Little Ellie McConville from Dundonald and her family have first-hand experience of this gift of life and what it means. Ellie had a life-saving liver transplant at just 10 months old and will shortly be celebrating her 2-year transplant anniversary this month. Her mum Ashleigh told us about their experience:
“In June 2020, when she was 12 weeks, old Ellie was diagnosed with Biliary Atresia, a rare liver condition, and we were told she would need a transplant. In October, she was able to be placed on the transplant waiting list. It was the 22 December, only a few days before Ellie’s first Christmas, when the call came at 3am to say there was a possible liver for Ellie and to be on the 6am flight from Belfast to Birmingham. I’ll always remember having to wake Ellie’s big brother Harry to say goodbye and tell him myself and Ellie wouldn’t be there for Christmas, and him saying he didn’t mind as long as Ellie got her liver.
"After 8 days Ellie was recovered enough to travel home and we had our own Christmas at the start of January. Since then, she has gone from strength to strength, we have had a few bumps along the way but she is now a healthy, cheeky, nearly 3-year-old who is living her best life thanks to the kindness of a complete stranger and their family agreeing to organ donation.
"Being on the organ donor register myself, I always thought I would be donating my organs when I passed away rather than relying on someone else to keep my daughter alive. It is really difficult to put into words the gratitude we have to her donor and their family for agreeing to organ donation in such difficult times.”

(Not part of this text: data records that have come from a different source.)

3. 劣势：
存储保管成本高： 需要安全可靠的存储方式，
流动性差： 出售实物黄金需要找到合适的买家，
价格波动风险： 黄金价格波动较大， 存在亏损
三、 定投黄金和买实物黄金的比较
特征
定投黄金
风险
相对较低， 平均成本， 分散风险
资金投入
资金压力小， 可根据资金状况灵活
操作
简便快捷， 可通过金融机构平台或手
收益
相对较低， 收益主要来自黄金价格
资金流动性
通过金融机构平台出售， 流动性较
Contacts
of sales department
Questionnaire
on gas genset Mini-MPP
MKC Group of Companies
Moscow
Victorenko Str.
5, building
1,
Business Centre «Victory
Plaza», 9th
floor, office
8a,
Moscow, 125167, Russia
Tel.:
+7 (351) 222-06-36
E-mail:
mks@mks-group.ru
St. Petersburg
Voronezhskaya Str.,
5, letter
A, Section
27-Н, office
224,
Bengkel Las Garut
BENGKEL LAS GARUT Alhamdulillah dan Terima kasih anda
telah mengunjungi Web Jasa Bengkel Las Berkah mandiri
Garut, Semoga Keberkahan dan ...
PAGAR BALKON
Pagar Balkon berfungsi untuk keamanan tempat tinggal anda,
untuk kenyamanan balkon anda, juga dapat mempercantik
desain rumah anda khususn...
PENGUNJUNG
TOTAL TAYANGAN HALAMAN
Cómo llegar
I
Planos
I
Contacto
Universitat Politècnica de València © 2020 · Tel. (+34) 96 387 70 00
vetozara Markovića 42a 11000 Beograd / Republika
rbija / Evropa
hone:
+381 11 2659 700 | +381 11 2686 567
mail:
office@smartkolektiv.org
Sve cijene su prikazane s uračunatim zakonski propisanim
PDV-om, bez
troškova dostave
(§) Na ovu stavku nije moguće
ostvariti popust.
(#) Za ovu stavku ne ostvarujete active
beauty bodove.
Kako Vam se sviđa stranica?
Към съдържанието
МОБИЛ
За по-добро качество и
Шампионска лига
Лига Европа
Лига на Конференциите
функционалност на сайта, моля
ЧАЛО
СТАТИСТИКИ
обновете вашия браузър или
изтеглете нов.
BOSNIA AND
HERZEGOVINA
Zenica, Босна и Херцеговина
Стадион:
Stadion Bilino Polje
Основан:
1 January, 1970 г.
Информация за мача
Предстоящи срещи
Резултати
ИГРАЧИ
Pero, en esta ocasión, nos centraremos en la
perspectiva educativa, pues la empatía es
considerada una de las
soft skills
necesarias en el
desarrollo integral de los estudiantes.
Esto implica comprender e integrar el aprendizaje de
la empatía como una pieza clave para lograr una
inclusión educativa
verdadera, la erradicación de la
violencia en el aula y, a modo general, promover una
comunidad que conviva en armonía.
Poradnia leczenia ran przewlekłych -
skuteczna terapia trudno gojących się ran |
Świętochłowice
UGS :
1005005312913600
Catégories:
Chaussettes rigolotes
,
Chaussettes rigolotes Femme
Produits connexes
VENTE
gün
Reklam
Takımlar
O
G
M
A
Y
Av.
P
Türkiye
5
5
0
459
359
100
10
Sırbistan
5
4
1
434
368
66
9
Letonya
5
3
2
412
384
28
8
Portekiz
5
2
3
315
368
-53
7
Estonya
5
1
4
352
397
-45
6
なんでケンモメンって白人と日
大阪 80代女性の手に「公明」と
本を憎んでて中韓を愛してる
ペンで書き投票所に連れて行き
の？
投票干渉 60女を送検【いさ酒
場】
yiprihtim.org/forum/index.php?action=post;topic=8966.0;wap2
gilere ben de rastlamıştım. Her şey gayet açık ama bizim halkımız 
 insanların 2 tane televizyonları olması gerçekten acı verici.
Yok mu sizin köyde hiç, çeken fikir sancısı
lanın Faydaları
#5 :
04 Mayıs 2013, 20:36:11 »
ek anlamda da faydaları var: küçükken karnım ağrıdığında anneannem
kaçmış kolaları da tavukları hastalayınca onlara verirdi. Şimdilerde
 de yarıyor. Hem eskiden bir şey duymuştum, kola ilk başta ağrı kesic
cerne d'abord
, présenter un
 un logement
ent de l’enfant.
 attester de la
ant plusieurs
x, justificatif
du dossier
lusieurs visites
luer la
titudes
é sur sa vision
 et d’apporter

Catherine Coyle, Organ Donation lead at Public Health Agency said:
“Signing the Organ Donor Register and ensuring that loved ones are aware of your decision, will leave your family certain about what you would have wanted should the worst happen. Families will always be involved before organ donation goes ahead which is why letting them know your decision is so important.
"Only half of families agree to donation if they don’t know their loved one’s decision, but this rises to 9 out of 10 if they know their loved one wanted to save lives through donation. On Organ Donation Discussion Day, we encourage everyone to have this conversation.”
In spring next year, the law around organ donation in Northern Ireland will change to an opt-out system.
‘Dáithí’s Law’, named after 5-year-old organ donation campaigner Dáithí Mac Gabhann who has been awaiting the gift of a new heart for over 4 years, will mean in the event that organ donation is a possibility after you die, it will be considered that all adults agree to being an organ donor unless they choose to opt out or are in an excluded group. The best way to opt out is by registering a decision not to donate on the NHS Organ Donor Register. Even when Dáithí’s Law comes into effect next spring, the need for family conversation and awareness of each other’s decision remains vital, as families will continue to be involved before organ donation goes ahead.
As organ and tissue donation and transplantation saves and transforms hundreds of lives each year, the new law will help more people save more lives by making it easier for those who support organ donation to say ‘yes’ to giving the ‘gift of life’. As only 1% of people will die in circumstances where donation is possible, generally in hospital on a ventilator, there is a shortage of organs, meaning every donation is precious.
You can continue to register an opt-in decision on the NHS Organ Donor Register up to and after the law change next spring. By doing so, you can proactively show your support for organ donation, giving loved ones the confidence to support your decision.